Copy out every line of text in the material below character for character, and leave the pictures out of your answer.
#####
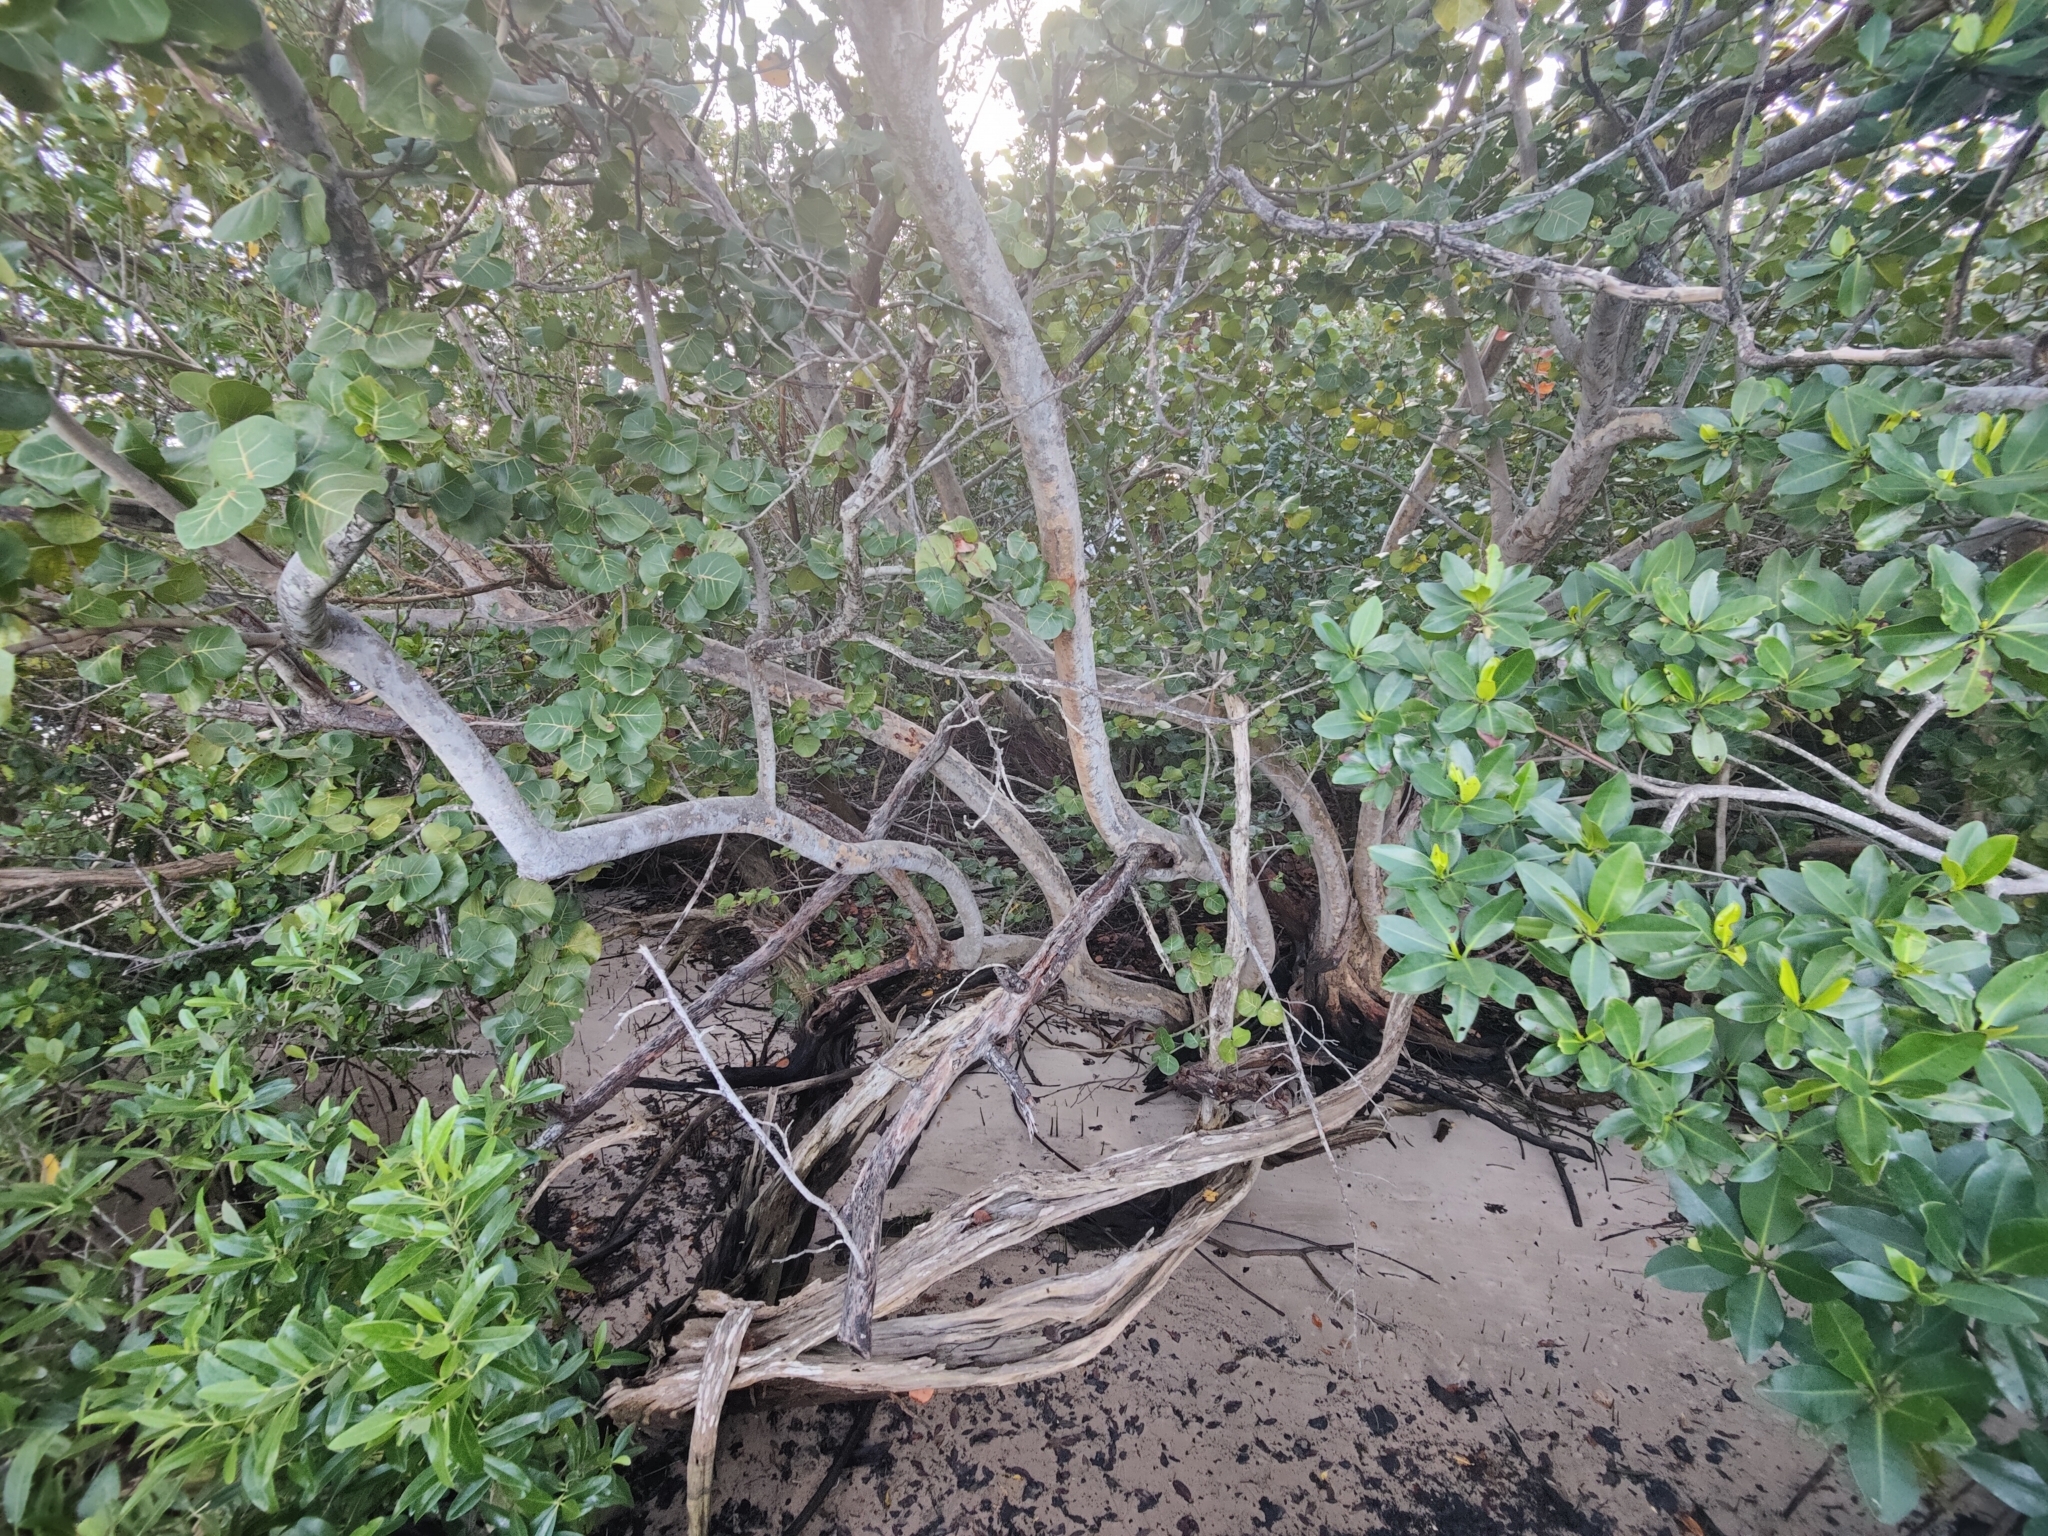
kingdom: Plantae
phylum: Tracheophyta
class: Magnoliopsida
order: Malpighiales
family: Rhizophoraceae
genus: Rhizophora
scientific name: Rhizophora mangle
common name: Red mangrove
#####
Reply to the exercise>
kingdom: Plantae
phylum: Tracheophyta
class: Magnoliopsida
order: Malpighiales
family: Rhizophoraceae
genus: Rhizophora
scientific name: Rhizophora mangle
common name: Red mangrove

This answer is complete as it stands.